PROVIDED MATERIAL
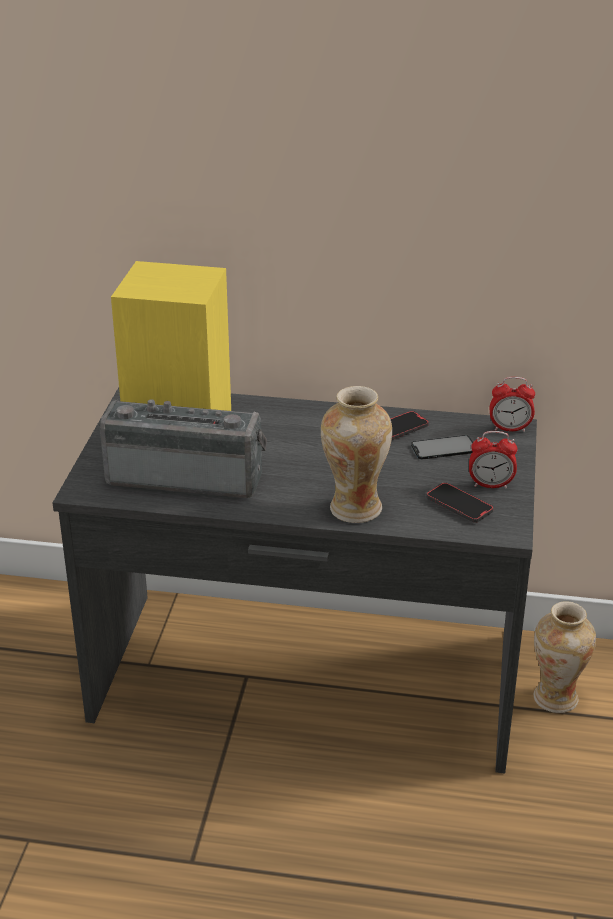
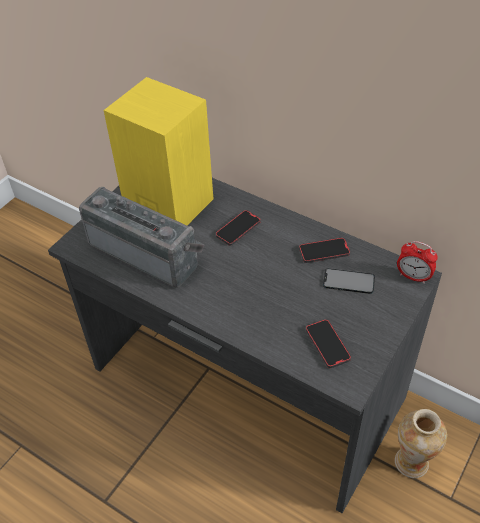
camera: 25 degrees right, 15 degrees up
(283, 431) = (238, 229): none -> phone
(355, 508) = (246, 322): vase -> none
(490, 485) = (364, 331): alarm clock -> none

WORK ORDER
Transcribe word for word the lines from the one holding "(283, 431) = (238, 229): none -> phone" to the last line of the listing above, inclusive.

TASK ANSWER
(283, 431) = (238, 229): none -> phone
(355, 508) = (246, 322): vase -> none
(490, 485) = (364, 331): alarm clock -> none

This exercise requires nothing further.